L'éducation sous toutes ses formes en général et l'éducation formelle en particulier apparaît de nos jours comme l'un des moyens les plus sûrs pour qu'un Etat accède à un niveau de développement économique et social.

Au Bénin, l'examen des statistiques scolaires de ces dix (10) dernières années a révélé que d'une manière générale, des progrès ont été réalisés à tous les niveaux du système éducatif béninois : pour l'enseignement primaire, le taux brut de scolarisation (TBS) qui était d'environ 59,5% en 1990, est estimé à 80% en 1999. Dans l'enseignement secondaire, le TBS qui se situait à environ 12 % en 1992 a atteint le niveau de 19% en 1999 avec 26% dans le premier cycle et 8 % dans le second. Pour ce qui est de l'accès à l'enseignement primaire, il est plus ou moins universel en zone urbaine alors que dans les zones rurales, le taux d'accès est de l'ordre de 86 % pour les garçons et seulement de 64 % pour les filles (DSRP, 2002). Bien que ces taux d'accès soient relativement élevés, la rétention en est un autre problème surtout dans les milieux ruraux où les enfants, à partir d'un certain âge, constituent des forces de travail pour leur famille. En effet, la combinaison des différenciations dans l'accès et celles dans la rétention dans le cycle primaire donne une forte diversité entre groupes dans la proportion de la tranche d'âge qui termine le primaire, avec 70% chez les garçons urbains, 47% chez les filles urbaines, 39% chez les garçons ruraux et 14% chez les filles rurales (DSRP, op.cit).
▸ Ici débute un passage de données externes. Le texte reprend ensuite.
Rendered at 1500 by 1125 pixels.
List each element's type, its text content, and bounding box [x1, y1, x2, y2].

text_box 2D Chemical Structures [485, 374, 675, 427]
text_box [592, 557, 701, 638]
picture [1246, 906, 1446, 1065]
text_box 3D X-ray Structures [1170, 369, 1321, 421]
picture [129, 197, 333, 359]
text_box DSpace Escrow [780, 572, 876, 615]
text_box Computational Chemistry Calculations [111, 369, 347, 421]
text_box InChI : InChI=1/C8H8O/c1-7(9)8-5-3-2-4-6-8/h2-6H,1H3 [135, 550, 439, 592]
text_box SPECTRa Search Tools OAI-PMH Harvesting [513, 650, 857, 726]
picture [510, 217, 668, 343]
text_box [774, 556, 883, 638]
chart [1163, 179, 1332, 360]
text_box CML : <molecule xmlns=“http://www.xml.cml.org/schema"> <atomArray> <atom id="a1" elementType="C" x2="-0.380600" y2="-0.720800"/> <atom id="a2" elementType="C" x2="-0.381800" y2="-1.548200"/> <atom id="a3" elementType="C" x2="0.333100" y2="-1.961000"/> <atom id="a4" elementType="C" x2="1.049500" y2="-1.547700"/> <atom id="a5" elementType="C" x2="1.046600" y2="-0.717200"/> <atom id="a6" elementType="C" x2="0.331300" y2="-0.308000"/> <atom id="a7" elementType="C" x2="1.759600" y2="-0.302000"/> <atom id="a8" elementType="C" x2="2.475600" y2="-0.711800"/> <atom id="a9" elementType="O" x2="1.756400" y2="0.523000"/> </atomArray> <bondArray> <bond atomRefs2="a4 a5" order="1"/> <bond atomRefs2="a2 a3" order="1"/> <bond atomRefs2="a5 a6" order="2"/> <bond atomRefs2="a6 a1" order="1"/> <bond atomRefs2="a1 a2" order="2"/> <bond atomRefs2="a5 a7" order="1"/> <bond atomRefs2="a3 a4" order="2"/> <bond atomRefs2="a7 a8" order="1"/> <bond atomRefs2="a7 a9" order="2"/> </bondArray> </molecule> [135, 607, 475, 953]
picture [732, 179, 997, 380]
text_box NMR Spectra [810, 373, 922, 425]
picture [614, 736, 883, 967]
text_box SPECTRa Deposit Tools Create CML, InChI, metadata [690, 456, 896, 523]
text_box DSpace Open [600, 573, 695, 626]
Plusieurs études ont été menées dans le monde pour analyser l'effet du travail des enfants sur leur
scolarisation, leur rétention à l'école, leur développement etc. En effet, Akabayashi et
Psacharopoulos (1999), en recourant à des données provenant d'un sondage datant de 1993 en

République-Unie de Tanzanie, ont examiné les liens entre le travail des enfants et le développement du capital humain. Ils ont constaté que des facteurs contribuant à l'augmentation des heures de travail des enfants diminuent également les heures d'étude dont ils bénéficient et que les heures de travail ont une corrélation négative avec la capacité d'étudier.

Canagarajah et Skyt Nielson (1999), dans leur étude sur l'analyse des éléments déterminant le travail des enfants en Côte d'Ivoire, au Ghana et en Zambie dans le cadre de la fréquentation scolaire, ont constaté que la pauvreté et la composition des foyers ont les plus grands effets sur le travail des enfants.

Assaad et al (2001) quant à eux, dans leur rapport présenté à l'Atelier sur l'analyse de la pauvreté et les facteurs déterminants dans la région Afrique du Nord et Moyen-Orient, ont décrit la relation entre le travail et la fréquentation scolaire en Égypte. En se demandant dans quelle mesure le travail réduit la fréquentation scolaire ainsi que la façon dont la définition du travail affecte la compréhension qu'a chacun des implications sexospécifiques, ils ont constaté que le travail a un effet disproportionné sur les filles, que ce soit au niveau de la main-d'oeuvre ou au foyer, et est plus à même de les empêcher de s'inscrire à l'école ou de fréquenter cette dernière.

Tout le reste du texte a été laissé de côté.